Diritto di proteggersi
Riguardi alle informazioni condivise dai sauditi, il generale Pat Ryder, addetto stampa del Pentagono ribadisce “il diritto di proteggerci e difenderci indipendentemente dal luogo in cui le nostre forze sono in servizio. Sia in Iraq che altrove”. Il portavoce del Dipartimento di Stato Ned Price sottolinea che l’America è “preoccupata per il quadro di minaccia”. Da parte sua L’Iran ha affermato, senza fornire prove, che l’Arabia Saudita e altri rivali stanno fomentando il dissenso nelle sue strade. In particolare ad irritare Teheran è la copertura delle proteste di piazza da parte di “Iran International”. Canale satellitare di notizie in lingua farsi con sede a Londra. Un tempo di proprietà maggioritaria di un imprenditore saudita. Nel 2019 gli Stati Uniti e i sauditi hanno accusato l’Iran di essere dietro a un grave attacco nella parte orientale dell’Arabia Saudita. Un’azione militare che ha dimezzato la produzione del regno ricco di petrolio. E che ha fatto impennare i prezzi dell’energia. Gli iraniani hanno negato di essere dietro l’attacco. Nel quale furono utilizzati droni a forma di triangolo e armati di bombe. Gli stessi ora impiegati dalle forze russe nella loro guerra contro l’Ucraina.
Sott’attacco
Anche i sauditi sono stati colpiti ripetutamente negli ultimi anni da droni, missili e mortai usati dai ribelli Houthi sostenuti dall’Iran nello Yemen. L’Arabia Saudita ha formato una coalizione per combattere gli Houthi nel 2015. Ed è stata criticata a livello internazionale per i suoi attacchi aerei in guerra, che hanno ucciso decine di civili. Nelle ultime settimane, l’amministrazione Biden ha imposto sanzioni a funzionari iraniani per la brutale repressione dei manifestanti dopo la morte della ventiduenne Mahsa Amini. Avvenuta a settembre dopo il suo arresto da parte della polizia morale iraniana. La Casa Bianca ha anche colpito l’Iran con sanzioni per aver fornito droni alla Russia da utilizzare nella sua guerra in Ucraina. Secondo gli attivisti per i diritti umani, in Iran almeno 288 persone sono state uccise e 14.160 arrestate durante le proteste. Le manifestazioni sono continuate. Anche se la temuta Guardia rivoluzionaria paramilitare ha intimato ai giovani iraniani di fermarsi. L’Iran ha già lanciato una serie di attacchi contro le posizioni dei separatisti curdi nel nord dell‘Iraq durante le proteste. Uccidendo almeno 16 persone, tra cui un cittadino americano. Anche le relazioni degli Stati Uniti con l’Arabia Saudita sono tese. Dopo che l’OPEC+, l’alleanza di nazioni produttrici di petrolio guidata da Riad, ha annunciato di voler tagliare la produzione di 2 milioni di barili al giorno a partire da novembre. La Casa Bianca ha dichiarato che sta rivedendo i rapporti con i sauditi a causa di questa mossa.
_____
* **OBIETTIVI**
A – Riassumi in due frasi il brano sulle tensioni tra Iran, Arabia Saudita e Stati Uniti.
B – Riporta senza alcuna modifica il tratto dei record che va dall'inizio fino alla riga contenente "ജ്യോതികുമാറിന്റെ", compresa quest'ultima.
_____
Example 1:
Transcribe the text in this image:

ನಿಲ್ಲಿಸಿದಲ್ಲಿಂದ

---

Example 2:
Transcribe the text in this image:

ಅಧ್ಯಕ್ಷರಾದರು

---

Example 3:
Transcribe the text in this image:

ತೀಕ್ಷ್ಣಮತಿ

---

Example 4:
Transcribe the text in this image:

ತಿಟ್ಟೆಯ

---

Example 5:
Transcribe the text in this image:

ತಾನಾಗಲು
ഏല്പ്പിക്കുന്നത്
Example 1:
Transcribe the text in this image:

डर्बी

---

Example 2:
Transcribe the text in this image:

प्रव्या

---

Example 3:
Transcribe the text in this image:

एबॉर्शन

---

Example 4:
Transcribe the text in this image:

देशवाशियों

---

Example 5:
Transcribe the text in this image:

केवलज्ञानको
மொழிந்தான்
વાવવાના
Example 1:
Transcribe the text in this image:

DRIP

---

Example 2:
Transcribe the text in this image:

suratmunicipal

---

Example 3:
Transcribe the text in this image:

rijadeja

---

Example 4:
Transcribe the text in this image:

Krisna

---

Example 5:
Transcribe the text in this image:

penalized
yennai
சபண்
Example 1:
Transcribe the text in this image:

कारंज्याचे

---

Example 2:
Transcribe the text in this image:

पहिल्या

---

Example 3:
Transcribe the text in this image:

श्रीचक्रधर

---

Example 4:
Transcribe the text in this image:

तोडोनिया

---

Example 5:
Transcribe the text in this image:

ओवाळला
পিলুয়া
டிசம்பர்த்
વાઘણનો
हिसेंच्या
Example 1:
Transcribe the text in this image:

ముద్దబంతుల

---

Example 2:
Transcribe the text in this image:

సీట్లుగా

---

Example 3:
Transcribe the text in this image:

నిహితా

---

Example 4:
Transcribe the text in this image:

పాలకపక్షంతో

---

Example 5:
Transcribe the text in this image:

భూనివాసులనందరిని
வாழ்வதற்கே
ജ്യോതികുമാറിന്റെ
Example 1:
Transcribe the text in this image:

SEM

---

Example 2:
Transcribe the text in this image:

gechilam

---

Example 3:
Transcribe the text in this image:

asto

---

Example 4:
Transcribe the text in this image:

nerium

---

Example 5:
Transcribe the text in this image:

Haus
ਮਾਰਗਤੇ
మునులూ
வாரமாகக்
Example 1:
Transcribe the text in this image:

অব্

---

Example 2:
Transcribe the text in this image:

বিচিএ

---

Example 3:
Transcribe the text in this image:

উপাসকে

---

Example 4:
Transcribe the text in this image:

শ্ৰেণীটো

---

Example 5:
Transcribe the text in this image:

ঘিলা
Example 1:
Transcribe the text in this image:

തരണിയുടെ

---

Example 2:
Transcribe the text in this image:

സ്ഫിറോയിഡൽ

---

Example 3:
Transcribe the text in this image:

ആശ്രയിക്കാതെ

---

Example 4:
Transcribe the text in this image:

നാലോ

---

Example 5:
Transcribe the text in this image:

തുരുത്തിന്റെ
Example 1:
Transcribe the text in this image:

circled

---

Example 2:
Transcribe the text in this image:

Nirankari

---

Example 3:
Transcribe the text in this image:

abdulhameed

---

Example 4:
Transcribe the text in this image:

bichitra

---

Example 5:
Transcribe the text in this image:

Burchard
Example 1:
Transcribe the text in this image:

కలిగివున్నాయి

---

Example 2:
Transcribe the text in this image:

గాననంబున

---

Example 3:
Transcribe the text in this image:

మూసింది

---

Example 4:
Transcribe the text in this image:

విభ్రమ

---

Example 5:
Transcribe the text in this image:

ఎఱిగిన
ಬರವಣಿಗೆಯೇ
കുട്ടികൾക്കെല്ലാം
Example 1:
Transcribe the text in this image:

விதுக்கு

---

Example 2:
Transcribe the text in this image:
_____
* **SOLUZIONI DEI COMPITI**
A – Il Pentagono ribadisce il diritto degli Stati Uniti di proteggere le proprie forze ovunque siano in servizio, mentre l'Iran accusa, senza fornire prove, l'Arabia Saudita e altri rivali di fomentare il dissenso nelle sue strade. L'amministrazione Biden ha sanzionato l'Iran per la repressione dei manifestanti e per aver fornito droni alla Russia, e anche le relazioni degli Stati Uniti con l'Arabia Saudita sono tese dopo l'annuncio dell'OPEC+ di tagliare la produzione di petrolio.

B –
Example 1:
Transcribe the text in this image:

ನಿಲ್ಲಿಸಿದಲ್ಲಿಂದ

---

Example 2:
Transcribe the text in this image:

ಅಧ್ಯಕ್ಷರಾದರು

---

Example 3:
Transcribe the text in this image:

ತೀಕ್ಷ್ಣಮತಿ

---

Example 4:
Transcribe the text in this image:

ತಿಟ್ಟೆಯ

---

Example 5:
Transcribe the text in this image:

ತಾನಾಗಲು
ഏല്പ്പിക്കുന്നത്
Example 1:
Transcribe the text in this image:

डर्बी

---

Example 2:
Transcribe the text in this image:

प्रव्या

---

Example 3:
Transcribe the text in this image:

एबॉर्शन

---

Example 4:
Transcribe the text in this image:

देशवाशियों

---

Example 5:
Transcribe the text in this image:

केवलज्ञानको
மொழிந்தான்
વાવવાના
Example 1:
Transcribe the text in this image:

DRIP

---

Example 2:
Transcribe the text in this image:

suratmunicipal

---

Example 3:
Transcribe the text in this image:

rijadeja

---

Example 4:
Transcribe the text in this image:

Krisna

---

Example 5:
Transcribe the text in this image:

penalized
yennai
சபண்
Example 1:
Transcribe the text in this image:

कारंज्याचे

---

Example 2:
Transcribe the text in this image:

पहिल्या

---

Example 3:
Transcribe the text in this image:

श्रीचक्रधर

---

Example 4:
Transcribe the text in this image:

तोडोनिया

---

Example 5:
Transcribe the text in this image:

ओवाळला
পিলুয়া
டிசம்பர்த்
વાઘણનો
हिसेंच्या
Example 1:
Transcribe the text in this image:

ముద్దబంతుల

---

Example 2:
Transcribe the text in this image:

సీట్లుగా

---

Example 3:
Transcribe the text in this image:

నిహితా

---

Example 4:
Transcribe the text in this image:

పాలకపక్షంతో

---

Example 5:
Transcribe the text in this image:

భూనివాసులనందరిని
வாழ்வதற்கே
ജ്യോതികുമാറിന്റെ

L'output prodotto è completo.